Six Brooklyn community groups have offered to buy Pfizer’s last remaining properties in Williamsburg for $10 million in hopes of building hundreds of units of below market-rate housing.
A conglomeration of Williamsburg and Bedford-Stuyvessant neighborhood organizations — including St. Nicks Alliance, Los Sures, United Jewish Care, Churches United for Fair Housing, Bridge Street Development Corporation, Bedford-Stuyvesant Restoration Corporation — hopes to team up with Gowanus developer Monadnock Construction to acquire two vacant Wallabout Street lots near Harrison Avenue and construct as many as 840 residences.
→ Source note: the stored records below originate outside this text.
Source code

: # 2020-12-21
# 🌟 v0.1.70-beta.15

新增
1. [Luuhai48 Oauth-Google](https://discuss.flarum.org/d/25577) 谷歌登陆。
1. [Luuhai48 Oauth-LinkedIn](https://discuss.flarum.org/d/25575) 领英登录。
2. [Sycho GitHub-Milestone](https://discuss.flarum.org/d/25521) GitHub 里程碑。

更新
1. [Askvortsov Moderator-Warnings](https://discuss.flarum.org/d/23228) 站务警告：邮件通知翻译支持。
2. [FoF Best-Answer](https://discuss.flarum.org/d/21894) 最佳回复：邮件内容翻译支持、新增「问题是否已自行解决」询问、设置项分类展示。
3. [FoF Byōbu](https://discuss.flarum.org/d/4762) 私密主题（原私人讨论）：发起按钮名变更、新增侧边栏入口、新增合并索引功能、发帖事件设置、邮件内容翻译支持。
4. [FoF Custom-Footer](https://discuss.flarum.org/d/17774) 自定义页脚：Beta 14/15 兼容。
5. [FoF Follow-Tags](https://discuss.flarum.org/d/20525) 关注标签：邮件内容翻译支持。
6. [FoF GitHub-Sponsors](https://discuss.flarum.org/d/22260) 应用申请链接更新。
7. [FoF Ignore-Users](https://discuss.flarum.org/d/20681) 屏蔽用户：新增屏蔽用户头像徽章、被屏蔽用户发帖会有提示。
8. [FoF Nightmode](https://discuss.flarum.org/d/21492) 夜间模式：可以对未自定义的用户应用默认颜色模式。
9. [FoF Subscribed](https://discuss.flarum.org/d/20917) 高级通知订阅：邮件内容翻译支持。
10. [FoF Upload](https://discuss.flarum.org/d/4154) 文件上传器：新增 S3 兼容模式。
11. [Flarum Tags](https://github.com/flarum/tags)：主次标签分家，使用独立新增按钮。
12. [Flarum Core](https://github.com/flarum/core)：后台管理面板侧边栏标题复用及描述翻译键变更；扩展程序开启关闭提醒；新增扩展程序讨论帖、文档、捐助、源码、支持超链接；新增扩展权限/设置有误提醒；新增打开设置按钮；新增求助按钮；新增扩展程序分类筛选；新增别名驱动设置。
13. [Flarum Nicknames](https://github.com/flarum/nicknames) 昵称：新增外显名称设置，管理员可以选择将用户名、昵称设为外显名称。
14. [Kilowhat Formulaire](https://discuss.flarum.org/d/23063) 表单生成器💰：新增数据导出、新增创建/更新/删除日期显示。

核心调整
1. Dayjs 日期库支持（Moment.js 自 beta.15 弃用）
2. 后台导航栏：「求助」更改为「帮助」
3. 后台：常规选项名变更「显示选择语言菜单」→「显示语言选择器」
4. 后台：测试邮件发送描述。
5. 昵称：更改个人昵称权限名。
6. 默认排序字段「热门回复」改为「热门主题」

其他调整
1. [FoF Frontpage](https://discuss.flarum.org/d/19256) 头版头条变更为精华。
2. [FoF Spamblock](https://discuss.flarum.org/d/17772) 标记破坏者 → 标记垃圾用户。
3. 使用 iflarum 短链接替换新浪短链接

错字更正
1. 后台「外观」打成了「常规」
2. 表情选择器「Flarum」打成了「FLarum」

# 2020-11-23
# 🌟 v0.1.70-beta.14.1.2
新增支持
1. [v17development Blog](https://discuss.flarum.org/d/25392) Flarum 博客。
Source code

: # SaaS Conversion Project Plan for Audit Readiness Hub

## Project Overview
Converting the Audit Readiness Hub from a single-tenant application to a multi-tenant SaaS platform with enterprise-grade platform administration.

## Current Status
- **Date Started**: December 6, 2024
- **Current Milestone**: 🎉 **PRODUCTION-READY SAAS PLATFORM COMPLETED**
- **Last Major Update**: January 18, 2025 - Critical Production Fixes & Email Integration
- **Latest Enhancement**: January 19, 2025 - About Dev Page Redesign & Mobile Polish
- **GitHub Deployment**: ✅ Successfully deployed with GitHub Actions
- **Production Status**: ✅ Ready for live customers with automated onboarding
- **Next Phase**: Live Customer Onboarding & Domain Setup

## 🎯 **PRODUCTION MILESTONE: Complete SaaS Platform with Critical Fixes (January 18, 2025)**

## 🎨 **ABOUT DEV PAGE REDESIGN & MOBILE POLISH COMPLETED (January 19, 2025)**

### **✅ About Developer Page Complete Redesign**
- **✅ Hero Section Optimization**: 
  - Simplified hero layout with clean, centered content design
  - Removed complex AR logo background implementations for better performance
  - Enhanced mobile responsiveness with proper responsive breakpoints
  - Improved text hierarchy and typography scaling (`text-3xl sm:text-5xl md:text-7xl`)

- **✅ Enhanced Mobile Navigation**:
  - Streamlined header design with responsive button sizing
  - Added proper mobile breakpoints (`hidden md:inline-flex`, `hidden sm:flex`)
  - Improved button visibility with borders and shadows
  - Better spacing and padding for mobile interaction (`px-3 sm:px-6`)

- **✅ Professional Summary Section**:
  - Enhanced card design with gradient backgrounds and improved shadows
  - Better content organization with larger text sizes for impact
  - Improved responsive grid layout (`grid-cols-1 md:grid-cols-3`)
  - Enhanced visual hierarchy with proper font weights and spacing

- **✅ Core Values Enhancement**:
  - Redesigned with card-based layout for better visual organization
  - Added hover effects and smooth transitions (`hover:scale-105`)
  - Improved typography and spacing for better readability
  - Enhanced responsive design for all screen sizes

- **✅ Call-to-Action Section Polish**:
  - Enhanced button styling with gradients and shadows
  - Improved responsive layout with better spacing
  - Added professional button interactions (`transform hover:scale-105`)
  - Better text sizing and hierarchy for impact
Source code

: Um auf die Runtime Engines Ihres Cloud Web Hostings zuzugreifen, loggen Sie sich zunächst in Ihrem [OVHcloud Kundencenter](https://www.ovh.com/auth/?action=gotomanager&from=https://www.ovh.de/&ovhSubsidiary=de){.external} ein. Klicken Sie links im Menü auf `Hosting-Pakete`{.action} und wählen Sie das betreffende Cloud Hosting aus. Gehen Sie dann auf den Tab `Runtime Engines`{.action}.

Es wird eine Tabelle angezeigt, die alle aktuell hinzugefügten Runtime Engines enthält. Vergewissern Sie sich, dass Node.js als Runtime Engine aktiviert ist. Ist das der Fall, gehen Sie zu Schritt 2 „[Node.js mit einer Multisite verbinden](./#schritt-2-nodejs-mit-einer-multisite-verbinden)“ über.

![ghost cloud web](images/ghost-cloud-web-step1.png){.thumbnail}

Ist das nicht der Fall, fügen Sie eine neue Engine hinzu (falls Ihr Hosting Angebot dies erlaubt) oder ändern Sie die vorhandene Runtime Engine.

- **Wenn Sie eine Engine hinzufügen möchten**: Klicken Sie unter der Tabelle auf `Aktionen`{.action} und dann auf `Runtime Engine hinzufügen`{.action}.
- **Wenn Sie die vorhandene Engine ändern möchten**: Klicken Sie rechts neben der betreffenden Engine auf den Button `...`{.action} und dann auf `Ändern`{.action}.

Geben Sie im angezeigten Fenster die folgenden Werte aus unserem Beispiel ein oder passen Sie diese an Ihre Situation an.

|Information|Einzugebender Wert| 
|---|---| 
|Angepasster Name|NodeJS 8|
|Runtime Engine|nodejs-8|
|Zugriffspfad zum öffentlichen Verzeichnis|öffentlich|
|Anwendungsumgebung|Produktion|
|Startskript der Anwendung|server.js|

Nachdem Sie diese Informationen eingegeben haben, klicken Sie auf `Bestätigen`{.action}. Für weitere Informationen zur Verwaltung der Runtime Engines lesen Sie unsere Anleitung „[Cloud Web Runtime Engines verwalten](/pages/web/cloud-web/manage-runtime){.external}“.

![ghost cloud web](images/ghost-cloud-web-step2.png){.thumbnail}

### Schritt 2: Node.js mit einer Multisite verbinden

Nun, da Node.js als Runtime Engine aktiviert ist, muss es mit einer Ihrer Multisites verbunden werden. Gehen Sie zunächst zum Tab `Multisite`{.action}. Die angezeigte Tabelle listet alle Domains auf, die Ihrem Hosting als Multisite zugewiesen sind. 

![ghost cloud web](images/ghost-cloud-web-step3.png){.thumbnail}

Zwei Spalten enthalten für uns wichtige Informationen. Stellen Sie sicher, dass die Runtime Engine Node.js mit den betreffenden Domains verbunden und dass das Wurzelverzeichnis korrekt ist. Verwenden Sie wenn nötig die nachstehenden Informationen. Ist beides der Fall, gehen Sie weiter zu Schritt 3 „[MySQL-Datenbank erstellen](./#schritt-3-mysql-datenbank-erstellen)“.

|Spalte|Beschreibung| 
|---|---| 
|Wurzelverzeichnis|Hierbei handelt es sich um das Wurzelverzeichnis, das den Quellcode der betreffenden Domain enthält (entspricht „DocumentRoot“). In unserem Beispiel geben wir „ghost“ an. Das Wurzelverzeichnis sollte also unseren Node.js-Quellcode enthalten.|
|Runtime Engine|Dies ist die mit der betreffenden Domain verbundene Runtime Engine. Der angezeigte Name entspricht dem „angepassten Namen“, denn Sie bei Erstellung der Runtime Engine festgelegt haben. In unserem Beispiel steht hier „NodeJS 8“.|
The pharmaceutical giant put the block-long parcels the market late last year without disclosing a price, flustering some neighborhood leaders who hoped the company would make a deal to develop housing before shopping them.
Both properties are currently zoned for industrial use and are extensively polluted, but developers have already had luck with other Pfizer properties, snatching up the drug maker’s longtime headquarters on Flushing Avenue and turning it into a food manufacturing mecca.
St. Nicks Alliance director Michael Rochford believes the scale of the lots makes them an attractive investment.
“These parcels are among the largest and last pieces of vacant undeveloped land in North Brooklyn,” said Rochford. “The zoning has to be changed and that’s a risk and the land has to be cleaned because it’s a brownfield, but we believe it can be brought to standards for affordable housing.”
A Pfizer spokesman did not comment on the bid for land his company has owned for more than a century, but said the pill-makers intend to keep the interests of the community in mind as it plans its future.
Neighborhood leaders, including Councilwoman Diana Reyna (D–Williamsburg), applauded the proposal.
“I believe Pfizer should commit and invest in the community that was home to it for many years,” said Reyna. “It should look to build a comprehensive plan alongside the community.”
The properties are within an area of Williamsburg known as the Broadway Triangle, bordered by Flushing Avenue, Broadway, and Union Avenue — just west of the city-owned industrial properties that have become one of Brooklyn’s most controversial urban planning debates.
Nearly 40 community groups filed a lawsuit against the city and two developers, halting a plan for the Broadway Triangle that calls for 1,895 units of housing — 900 of them below-market rate — on that 31-acre plot of land.
Some of the plaintiffs in that lawsuit are part of the new bid to put housing in South Williamsburg, but St. Nicks Alliance’s housing director Frank Lang, whose group was not among those that sued the city, said the developments could complement each other.
“The city wants housing,” said Lang. “They’re rezoning all kinds of areas. Why wouldn’t the city want to get this done?”